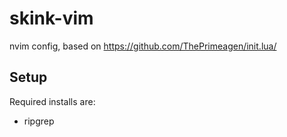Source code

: # skink-vim

nvim config, based on https://github.com/ThePrimeagen/init.lua/

## Setup

Required installs are:

- ripgrep

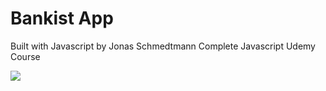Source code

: # Bankist App

Built with Javascript by Jonas Schmedtmann Complete Javascript Udemy Course

<img src="https://user-images.githubusercontent.com/88436030/144936729-faec78f2-be64-4644-9d3b-10959a07f898.PNG" style="width= 400px"/>
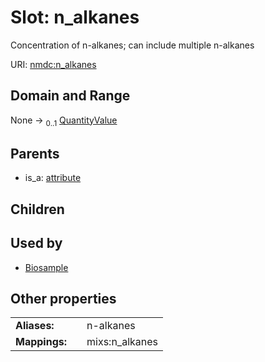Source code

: 
# Slot: n_alkanes


Concentration of n-alkanes; can include multiple n-alkanes

URI: [nmdc:n_alkanes](https://microbiomedata/meta/n_alkanes)


## Domain and Range

None &#8594;  <sub>0..1</sub> [QuantityValue](QuantityValue.md)

## Parents

 *  is_a: [attribute](attribute.md)

## Children


## Used by

 * [Biosample](Biosample.md)

## Other properties

|  |  |  |
| --- | --- | --- |
| **Aliases:** | | n-alkanes |
| **Mappings:** | | mixs:n_alkanes |

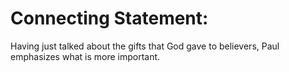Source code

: # Connecting Statement:

Having just talked about the gifts that God gave to believers, Paul emphasizes what is more important.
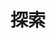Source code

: # 探索

<BuddyLogo who="git" />
<BuddyLogo who="github" />
<BuddyLogo who="stackoverflow" />
<BuddyLogo who="php" />
<BuddyLogo who="cpp" />
<BuddyLogo who="Raspberry-Pi" />

<CateList />

<PrettyComment />

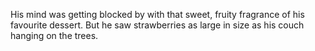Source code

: His mind was getting blocked by with that sweet, fruity fragrance of his favourite dessert. But he saw strawberries as large in size as his couch hanging on the trees.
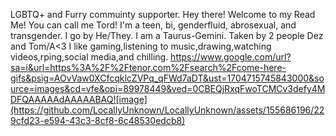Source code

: LGBTQ+ and Furry commuinty supporter.
Hey there! Welcome to my Read Me!
You can call me Tord!
I'm a teen, bi, genderfluid, abrosexual, and transgender.
I go by He/They. I am a Taurus-Gemini.
Taken by 2 people Dez and Tom/A<3
I like gaming,listening to music,drawing,watching videos,rping,social media,and chilling.
https://www.google.com/url?sa=i&url=https%3A%2F%2Ftenor.com%2Fsearch%2Fcome-here-gifs&psig=AOvVaw0XCfcqklcZVPq_qFWd7aDT&ust=1704715745843000&source=images&cd=vfe&opi=89978449&ved=0CBEQjRxqFwoTCMCv3defy4MDFQAAAAAdAAAAABAQ![image](https://github.com/LocallyUnknown/LocallyUnknown/assets/155686196/229cfd23-e594-43c3-8cf8-6c48530edcb8)
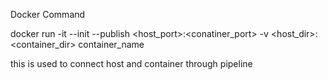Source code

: Docker Command

docker run -it --init --publish <host_port>:<conatiner_port> -v <host_dir>:<container_dir> container_name

this is used to connect host and container through pipeline
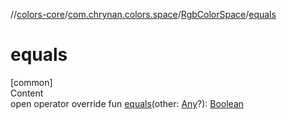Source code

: //[colors-core](../../../index.md)/[com.chrynan.colors.space](../index.md)/[RgbColorSpace](index.md)/[equals](equals.md)



# equals  
[common]  
Content  
open operator override fun [equals](equals.md)(other: [Any](https://kotlinlang.org/api/latest/jvm/stdlib/kotlin/-any/index.html)?): [Boolean](https://kotlinlang.org/api/latest/jvm/stdlib/kotlin/-boolean/index.html)  



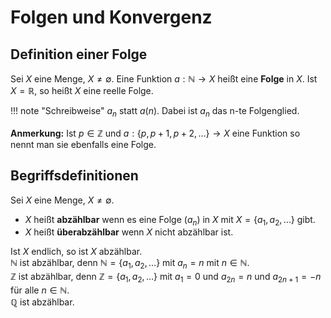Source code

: # Folgen und Konvergenz
## Definition einer Folge
Sei $X$ eine Menge, $X \neq \emptyset$. Eine Funktion $a: \mathbb{N} \rightarrow X$ heißt eine **Folge** in $X$.
Ist $X = \mathbb{R}$, so heißt $X$ eine reelle Folge.

!!! note "Schreibweise"
	$a_n$ statt $a(n)$. Dabei ist $a_n$ das n-te Folgenglied.

**Anmerkung:** Ist $p \in \mathbb{Z}$ und $a: \{p, p+1, p+2, \ldots \} \rightarrow X$ eine Funktion
so nennt man sie ebenfalls eine Folge.

## Begriffsdefinitionen
Sei $X$ eine Menge, $X \neq \emptyset$.
* $X$ heißt **abzählbar** wenn es eine Folge $(a_n)$ in $X$ mit $X=\{a_1, a_2, \ldots \}$ gibt.
* $X$ heißt **überabzählbar** wenn $X$ nicht abzählbar ist.

Ist $X$ endlich, so ist $X$ abzählbar.<br>
$\mathbb{N}$ ist abzählbar, denn $\mathbb{N} = \{a_1, a_2, \ldots \}$ mit $a_n = n$ mit $n \in \mathbb{N}$.<br>
$\mathbb{Z}$ ist abzählbar, denn $\mathbb{Z} = \{a_1, a_2, \ldots \}$ mit $a_1 = 0$ und $a_{2n} = n$ und $a_{2n+1} = -n$ für alle $n \in \mathbb{N}$.<br>
$\mathbb{Q}$ ist abzählbar.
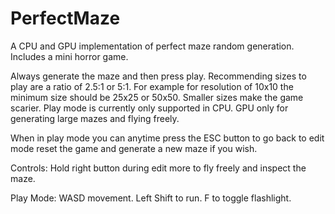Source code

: # PerfectMaze
A CPU and GPU implementation of perfect maze random generation. Includes a mini horror game.

Always generate the maze and then press play.
Recommending sizes to play are a ratio of 2.5:1 or 5:1. For example for resolution of 10x10 the minimum size should be 25x25 or 50x50. 
Smaller sizes make the game scarier. Play mode is currently only supported in CPU. GPU only for generating large mazes and flying freely.

When in play mode you can anytime press the ESC button to go back to edit mode reset the game and generate a new maze if you wish.

Controls:
Hold right button during edit more to fly freely and inspect the maze.

Play Mode:
WASD movement.
Left Shift to run.
F to toggle flashlight.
┄┄┄┄┄┄┄┄┄┄┄┄┄┄┄┄┄┄┄┄
## Action item
Write out the rows from the very first line up to and including the line with "Built with Javascript". Leave the pictures out.

## Answer box
Source code

: # skink-vim

nvim config, based on https://github.com/ThePrimeagen/init.lua/

## Setup

Required installs are:

- ripgrep

Source code

: # Bankist App

Built with Javascript by Jonas Schmedtmann Complete Javascript Udemy Course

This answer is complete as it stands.